- [WHAT IS EXPECTED]
Print exactly the lines starting at the one that contains "Fotos: FE/Gruppe 7 FF-Wenns" and ending at the last line of the listing below.
Segment Start: THE RECORDS
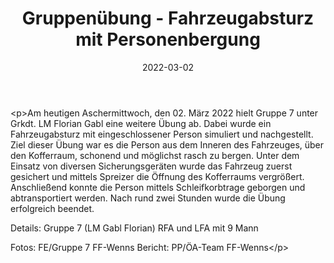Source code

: #+TITLE: Gruppenübung - Fahrzeugabsturz mit Personenbergung
#+DATE: 2022-03-02
#+FACEBOOK_URL: https://facebook.com/ffwenns/posts/7206012646140465

<p>Am heutigen Aschermittwoch, den 02. März 2022 hielt Gruppe 7 unter Grkdt. LM Florian Gabl eine weitere Übung ab. Dabei wurde ein Fahrzeugabsturz mit eingeschlossener Person simuliert und nachgestellt. 
Ziel dieser Übung war es die Person aus dem Inneren des Fahrzeuges, über den Kofferraum, schonend und möglichst rasch zu bergen. Unter dem Einsatz von diversen Sicherungsgeräten wurde das Fahrzeug zuerst gesichert und mittels Spreizer die Öffnung des Kofferraums vergrößert. Anschließend konnte die Person mittels Schleifkorbtrage geborgen und abtransportiert werden. 
Nach rund zwei Stunden wurde die Übung erfolgreich beendet. 



Details:
Gruppe 7 (LM Gabl Florian)
RFA und LFA mit 9 Mann

Fotos: FE/Gruppe 7 FF-Wenns
Bericht: PP/ÖA-Team FF-Wenns</p>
Segment End: THE RECORDS
- [TASK RESPONSE]
Fotos: FE/Gruppe 7 FF-Wenns
Bericht: PP/ÖA-Team FF-Wenns</p>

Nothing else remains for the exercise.